I recall seeing the title of a book written by Nora Ephron called I Feel Bad About My Neck: And Other Thoughts on Being a Woman. Now, I am not going to blog about necks or the psychology of aging and women. But just hearing this title quite honestly turned me off, because it sounds so negative. And I am not a person who aspires to being positive in a tone that makes it sound like life is just a bowl of cherries . However, I have consistently discovered in my life that when faced with a choice of mindsets, I ALWAYS feel better and seem to get better results in whatever life endeavor I am trying to achieve, when I tell myself or try to tell myself to maintain a positive mindset. (Although this doesn’t mean that my inner critic is not trying to get heard!)
So in this post, I want to talk about the issue of aging and how to maintain hope about engaging in a creative endeavor. It is so easy to think it is just too late. But while it might be too late to become a ballerina, it might not be too late to enjoy seeing others dance.
I was especially inspired when I read that David Seidler received the Best Original Screenplay award at age 74 years old. He said, “my father always said to me I would be a late bloomer.”
He also said “I have heard I am the oldest person to win this award. I hope that that record is broken quickly and often”. I hope so too. And not just for the big fancy accolades like his but for accolades of any kind. It could be as simple as someone at 90 years of age in a nursing home taking a painting class .

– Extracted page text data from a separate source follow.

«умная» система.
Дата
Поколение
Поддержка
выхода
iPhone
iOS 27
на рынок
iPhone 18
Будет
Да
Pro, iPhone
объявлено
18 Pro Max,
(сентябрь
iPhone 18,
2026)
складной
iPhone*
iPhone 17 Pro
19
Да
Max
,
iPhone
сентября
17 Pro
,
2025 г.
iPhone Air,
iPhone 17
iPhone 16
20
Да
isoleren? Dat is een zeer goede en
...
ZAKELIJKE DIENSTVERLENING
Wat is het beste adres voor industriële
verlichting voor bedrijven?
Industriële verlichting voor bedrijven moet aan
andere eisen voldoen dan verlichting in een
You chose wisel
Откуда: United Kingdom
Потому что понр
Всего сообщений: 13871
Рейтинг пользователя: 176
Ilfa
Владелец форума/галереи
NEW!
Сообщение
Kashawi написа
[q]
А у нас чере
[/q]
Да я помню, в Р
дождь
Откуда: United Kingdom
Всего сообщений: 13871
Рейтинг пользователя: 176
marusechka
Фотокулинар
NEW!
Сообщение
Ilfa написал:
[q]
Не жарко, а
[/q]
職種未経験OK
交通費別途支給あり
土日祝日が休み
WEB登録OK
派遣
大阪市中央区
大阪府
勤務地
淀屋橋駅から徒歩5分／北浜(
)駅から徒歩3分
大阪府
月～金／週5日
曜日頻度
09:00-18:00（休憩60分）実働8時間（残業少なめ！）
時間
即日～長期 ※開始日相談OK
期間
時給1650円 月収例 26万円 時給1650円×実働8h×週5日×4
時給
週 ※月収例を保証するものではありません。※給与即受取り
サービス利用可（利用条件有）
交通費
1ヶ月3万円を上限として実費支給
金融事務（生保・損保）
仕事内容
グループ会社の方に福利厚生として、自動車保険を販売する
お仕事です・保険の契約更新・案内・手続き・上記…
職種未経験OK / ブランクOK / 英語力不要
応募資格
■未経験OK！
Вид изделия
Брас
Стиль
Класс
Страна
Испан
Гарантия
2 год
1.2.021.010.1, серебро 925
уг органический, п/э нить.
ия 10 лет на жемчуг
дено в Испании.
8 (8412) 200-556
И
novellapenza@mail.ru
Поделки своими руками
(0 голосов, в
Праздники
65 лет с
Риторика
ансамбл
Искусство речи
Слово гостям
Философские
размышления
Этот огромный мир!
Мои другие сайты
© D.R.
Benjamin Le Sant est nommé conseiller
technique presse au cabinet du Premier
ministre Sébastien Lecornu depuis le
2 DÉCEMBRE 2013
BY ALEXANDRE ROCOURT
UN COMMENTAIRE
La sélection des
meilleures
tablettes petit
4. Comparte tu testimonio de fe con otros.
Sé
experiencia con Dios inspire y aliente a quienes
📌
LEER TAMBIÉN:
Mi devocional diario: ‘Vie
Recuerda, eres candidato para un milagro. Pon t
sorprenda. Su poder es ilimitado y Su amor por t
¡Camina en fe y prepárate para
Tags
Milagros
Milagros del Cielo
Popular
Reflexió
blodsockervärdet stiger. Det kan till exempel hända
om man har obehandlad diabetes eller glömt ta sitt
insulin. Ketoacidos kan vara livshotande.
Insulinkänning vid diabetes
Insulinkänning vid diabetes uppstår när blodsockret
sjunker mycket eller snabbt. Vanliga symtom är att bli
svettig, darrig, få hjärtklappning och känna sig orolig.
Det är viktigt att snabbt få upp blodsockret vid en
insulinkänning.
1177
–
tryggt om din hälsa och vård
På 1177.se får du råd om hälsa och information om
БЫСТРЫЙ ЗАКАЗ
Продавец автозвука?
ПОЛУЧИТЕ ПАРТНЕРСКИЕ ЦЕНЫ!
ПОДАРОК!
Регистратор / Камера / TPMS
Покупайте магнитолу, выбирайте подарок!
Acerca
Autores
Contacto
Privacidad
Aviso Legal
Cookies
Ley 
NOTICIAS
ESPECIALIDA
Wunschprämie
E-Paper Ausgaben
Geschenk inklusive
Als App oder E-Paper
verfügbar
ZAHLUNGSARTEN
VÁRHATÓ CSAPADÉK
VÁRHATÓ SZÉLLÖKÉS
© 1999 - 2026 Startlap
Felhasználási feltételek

So what do I mean by being mindful? In an extremely upbeat book written by Ellen Langer, entitled :”Counter Clockwise, Mindful Health and the Power of Possibility,” she describes it like this, “It is about the need to free ourselves from constricting mindsets and the limits they place on our health and well-being, and to appreciate the importance of becoming the guardians of our own health.” I’d like to suggest that this same belief can be applied to one’s relationship to their creativity.